Open up "Windows Wireless Drivers".  Insert the card, then do "install
new driver" and point it at the "wna3100drivers" folder you made,
wherever it was you put it.  Click on the right driver - use the ones
with "64" on the end if you're running 64bit Linux.  Great.  Turn the
driver on, pull down your "WiFi picker" menu (aka "Network Manager"),
see if you can spot any networks.  (You probably do NOT want to do
"network configuration" in "Windows Wireless Drivers", that's been
mainly replaced by the newest Network Manager.
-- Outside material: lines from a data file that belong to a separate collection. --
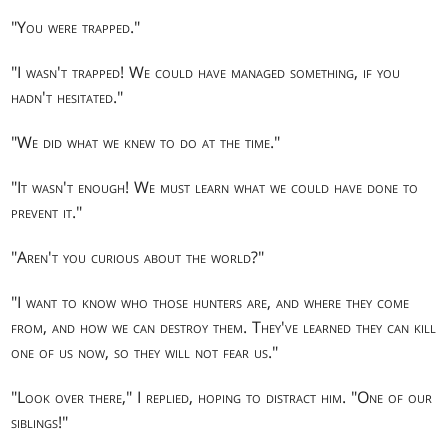
"You were trapped."
"I wasn't trapped! We could have managed something, if you
hadn't hesitated."
"We did what we knew to do at the time."
"It wasn't enough! We must learn what we could have done to
prevent it."
"Aren't you curious about the world?"
"I want to know who those hunters are, and where they come
from, and how we can destroy them. They've learned they can kill
one of us now, so they will not fear us."
"Look over there," I replied, hoping to distract him. "One of our
siblings!"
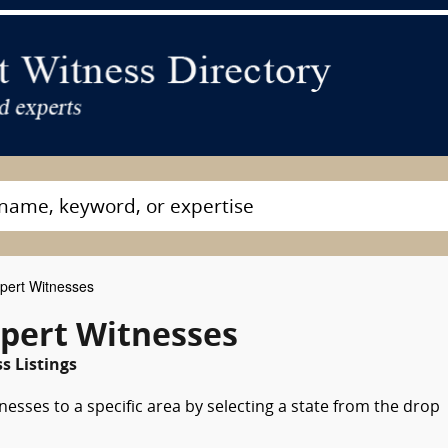
pert Witnesses
xpert Witnesses
s Listings
nesses to a specific area by selecting a state from the drop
In general, this whole "think of the chipset" mentality goes across
all sorts of things.  Example: my video card is the one that came in
my (very weird off-brand) laptop.  If I asked about problems with the
video in my "Compal HL90" laptop people would just go "huh?".  BUT if
I run lspci and ask about an Nvidia 9600M GT video chipset, then yeah,
lots of info...like, fr'instance, Nvidia's 295.40 driver that comes
with Ubuntu Precise sucks donkey balls but the new .49 update (which
can be found as a .DEB package) rocks.

Think in terms of what the parts actually are, not just the surface
brand names.  Those won't usually tell you crap.  In your particular
case it does, but only if you know to google it with the word
"chipset" to find out the underlying reality.

Jim

On May 18, 2012 8:01 PM, "Derek Trotter" <expat.arizonan at gmail.com> wrote:
>
> Since I'm strapped for cash, my internet access currently is via the library across the street.  I have wireless usb adapter.  It's a netgear adapter.  The box says N300 wireless adapter wna3100.  The kubuntu 12.04 live cd doesn't detect the  adapter.  I have the cd that came with it.  Is there a way to make kubuntu use the windows driver?